Wednesday, March 30, 2011

Finally! It came!

I FINALLY GOT LETTERS!

Yay me!

I was having a bad day on Sunday, I didn't get much sleep because I had a closing shift at work, then had my route and then opened the following morning. And then to top it off I went to church. While at church I left my phone in the car.


When I got out of church and checked my phone, Shawn's mom said he had called! He was doing good and misses us all! I quickly checked my phone for a missed call. Of course there was none. He is only allowed one call. But I had hope. From now on I've decided to keep my phone with me at all times.
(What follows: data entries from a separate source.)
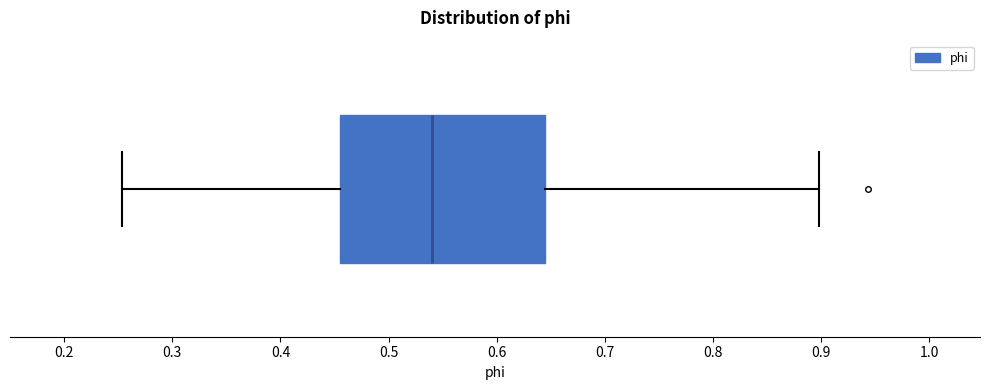

Read this box plot against the x-axis: the position of the median line, the range covered by the box, and the ends of both whiskers. The values are not printed on the chart, so give them approximately, as read against the axis.

median 0.54, box 0.45 to 0.64, whiskers 0.25 to 0.90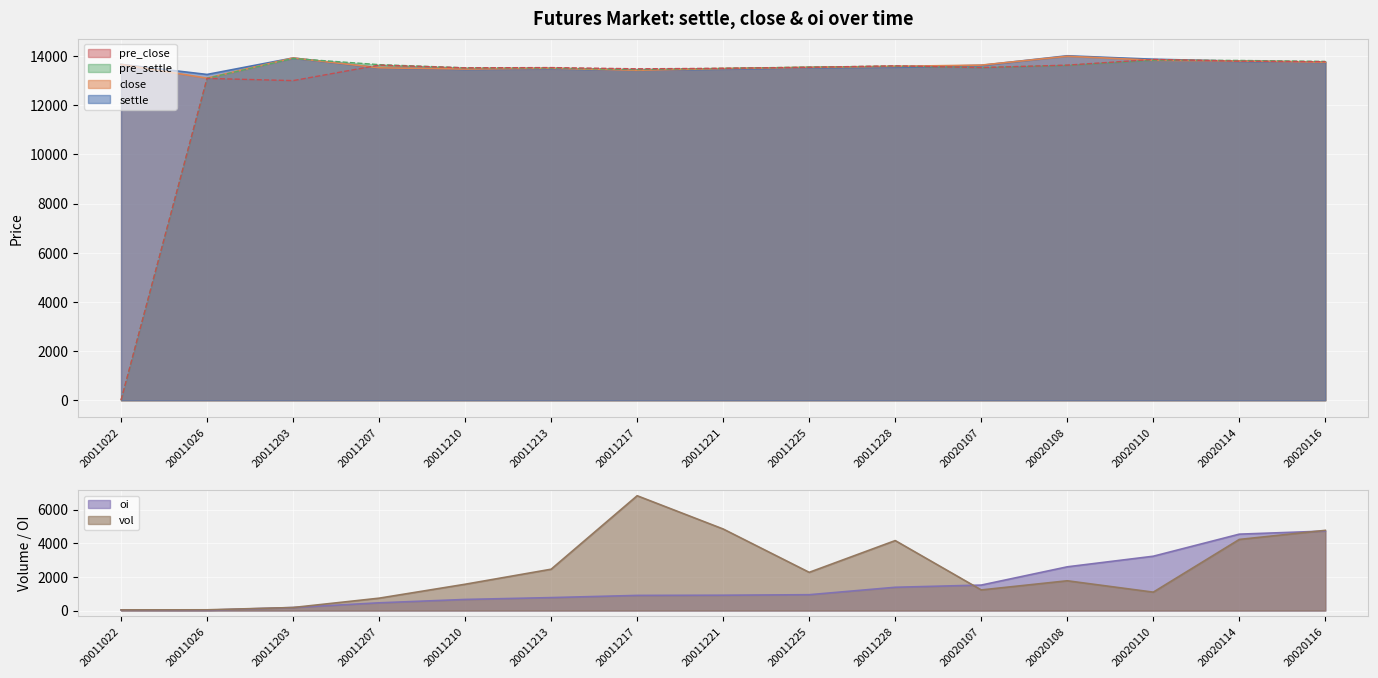

List the labels in order of pre_close value, largest first.

20020110, 20020114, 20020116, 20011207, 20020108, 20011228, 20011225, 20011213, 20020107, 20011210, 20011221, 20011217, 20011026, 20011203, 20011022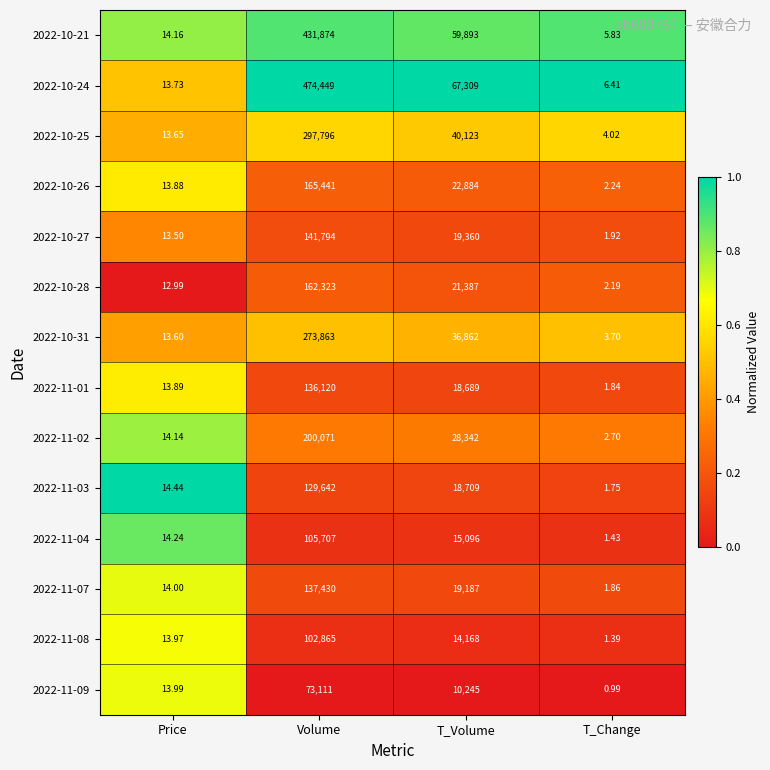

At which category does the chart reach its minimum across all series?

T_Change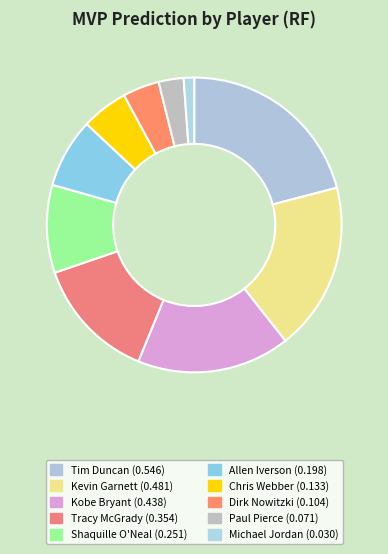

How many slices are in this pie chart?

10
Just in case.


But she also said that I received two letters from him. He sends them with his families letter to his house. I picked them up Monday from his mom at work. I couldn't wait to read what he had to say!

The first one I opened was actually the second of the two, but as I was reading he mentioned going to church again and a Elder Squire. I couldn't believe what I had just read.
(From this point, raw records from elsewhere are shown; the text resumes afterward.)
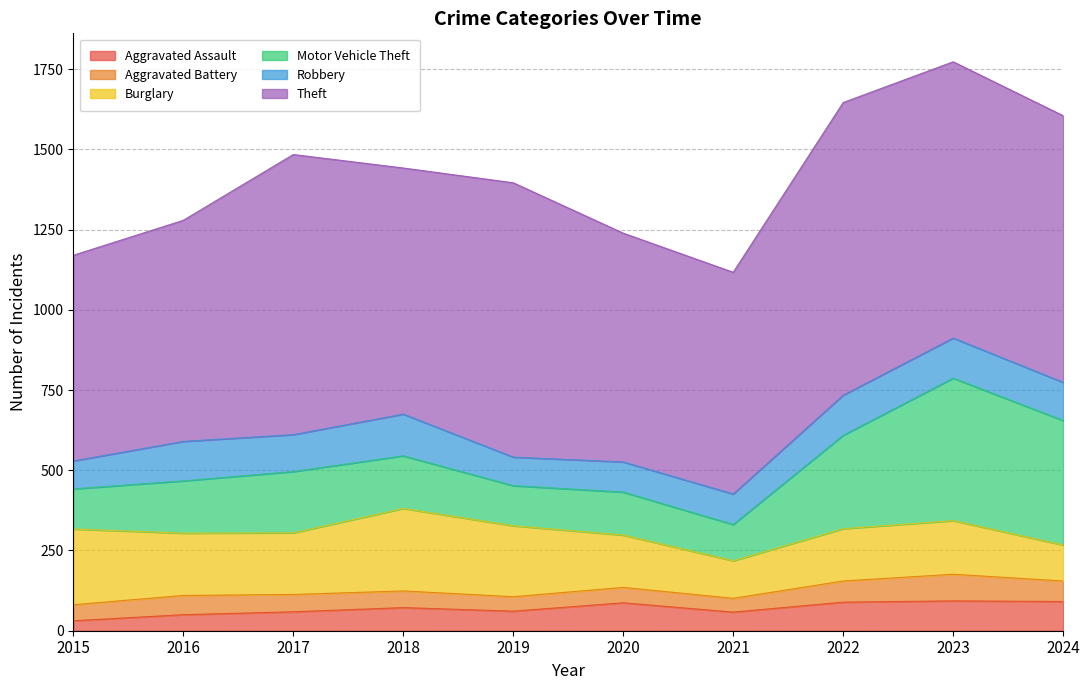

Count the number of categories in the chart.

10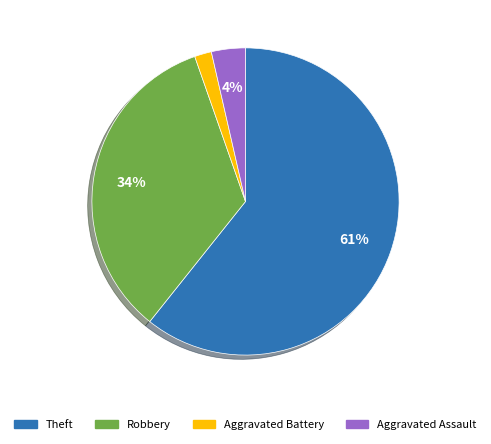

Is there a majority slice in this chart?

Yes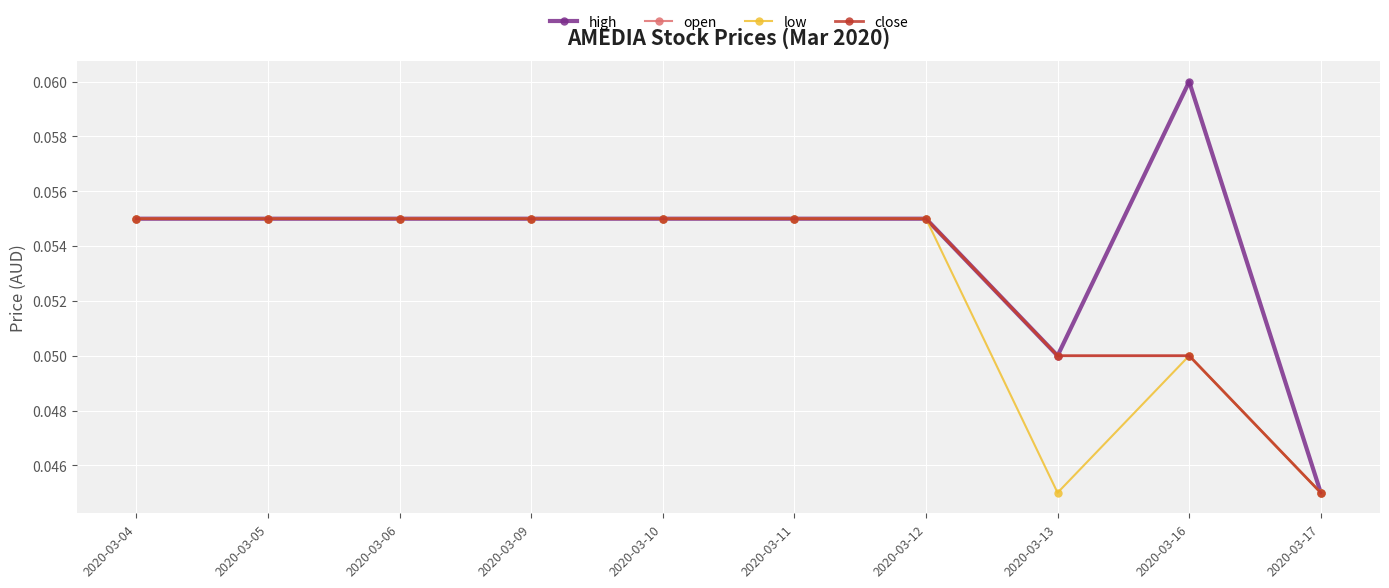

Does the chart have visible grid lines?

Yes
I hurried to the next letter and sure enough he says "Oh by the way, I'm going to Mormon Church." He enjoys it a lot. And they feed him lol.
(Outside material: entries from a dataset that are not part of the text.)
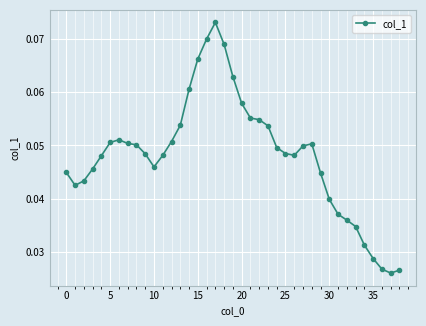

How many values are between 0 and 1?

39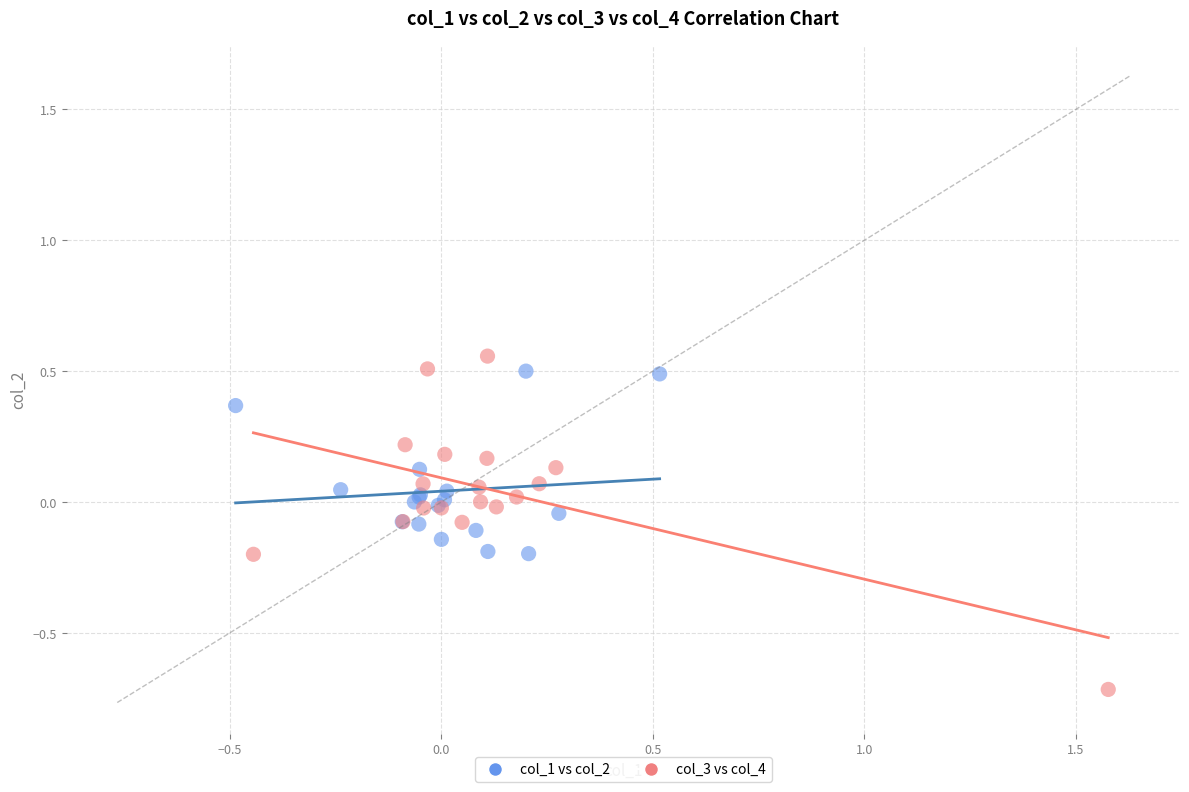

Which series reaches the minimum Y coordinate?

col_3 vs col_4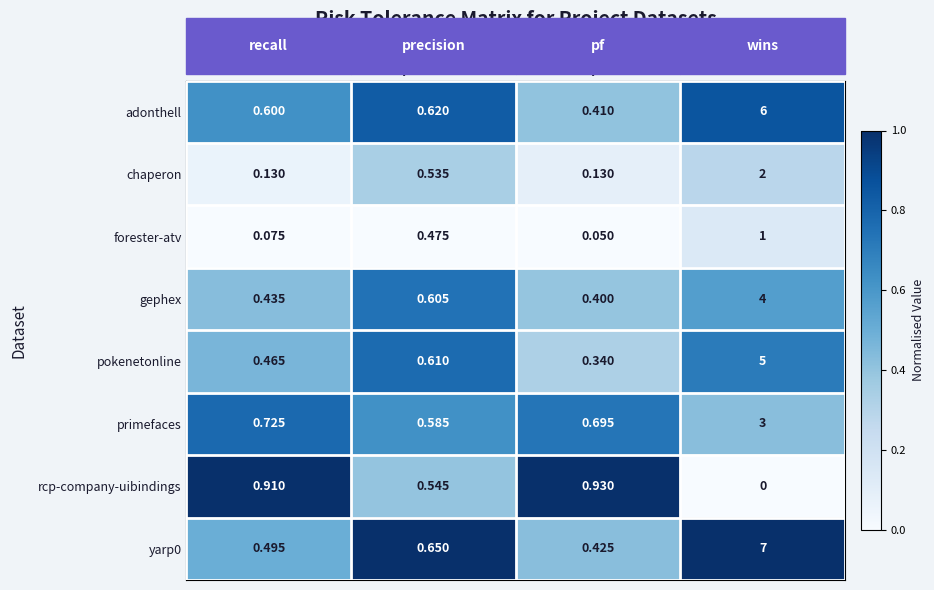

At which label does yarp0 reach its peak?

wins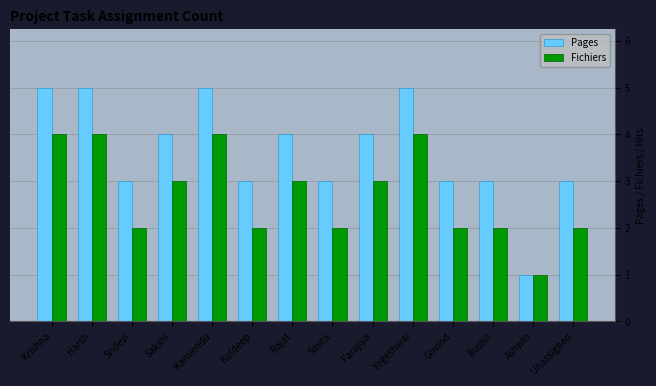

What is the value of the Fichiers bar at the 7th from the left?

3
I started crying. Have I mentioned I miss my boyfriend?

Waiting for a letter or some kinda of evidence that he does still exists is torture. I write him every day, about everything and nothing. I sometimes think I write to much, but he said he loves hearing from me. I did warn him before he left though, I said I like to talk a lot, I change my mind on a daily basis and I love to write. So be warned now, you'll get a lot of letters. And he has. Letters and lots of pictures.

Anyways, just thought I would fill in everyone, if anyone, is reading this.

Only five weeks before Graduation!

Monday, March 21, 2011

Day 14

Koda got a bath today. Might I add that he hates baths? He whimpers, it's actually pretty cute.

Saturday, March 19, 2011

Keeping Positive.

It would be so easy to just close myself off to the world.

Sometimes I want to.

With all thats going on and Shawn being gone and being back at home,

it gets hard to keep positive.

But I've got so many great and wonderful friends who wont let that happen.

If I don't suggest we hang out, they will.

If theres a party going on, they'll make me go. They would drag me out of bed in

just p.j's to get me going.

I've been thinking about all the blessing I have. All the great things I have.

Who needs to be down when you've got such things?

So from now on, all things positive.

At least I'll try.


On a positive note.

Shawn got to call home. He only got one phone call, so I wasnt able to talk to him.

He hadnt gotten any of our letters, but he's doing good. Said he misses me and loves me very much. It made me almost cry when his mom told me that.

Tuesday, March 15, 2011

One down, five to go.

A week down, only five more to go before I fly down for Shawn's graduation.
I'm telling you, this sucks. I have no idea how my aunt does it. Going to work before one used to mean seeing Shawn. I'm used to getting off late at night and Shawn would be there waiting for me by my car. I used to have a bad day and he would be there with a rose and a hug to make it all better. Now that he is gone, it feels like I'm all alone.
I know that is not really the case. But it still feels like it. It's one thing to have family and friends for support and to be there with, but its a whole different story to have your speacial someone there. I do understand that this is for the best in the long run. That he is doing his best and serving out Country so that we can be Free. And I love that that is the case. I know I shouldnt whine or complain, that I need to get used to it. And that others have gone through longer.
But can I just say I miss him?
His laugh, his smile, his arms holding me tight. His hands fitting perfect with mine. The surprise visits, the Monster drinks, I even miss him sneaking up behind me and scaring the crap out of me. The way he would listen to all my crazy plans and dreams, and give me input on all I say. I miss hearing, here comes Kimber and Shawn. Like two peas in a pod, always together.
Just a few more months and it will be that way again.
Only 251 days and counting.

Thursday, March 10, 2011

And he's off!


Shawn left Tuesady morning at Six am. I drove in with him, his mom and dad. We met up with his grandparents and headed to the airport around 3:30. We stayed with him until 5, when it was clear he needed to get in the security line. There were no tears shed. Not at the airport anyways. He's going to be gone until probably November sometime. 8 months. 255 days. I get to see him in May, when he graduates from Basic. Then he'll be in Texas at Lackland till August and the Dobbins AFB in Georgia for three months after that. I'll miss him, no idea what I'm going to do with out him for that long, only been two days and already I wish he was here. But he's off to serve the Country, so thats good.

Koda Bear

This is my Koda Bear. Named after the little bear in the movie Brother Bear. Because he just looks like a teddy bear. I got him from one of my friends, boyfriend. He was born around Christmas time. He's a Lab/Husky mix. Got a lot of energy, but yet sleeps almost all day. He's a super smart puppy, knows how to sit and lay down, almost shake and is for the most part potty trained. He's my baby.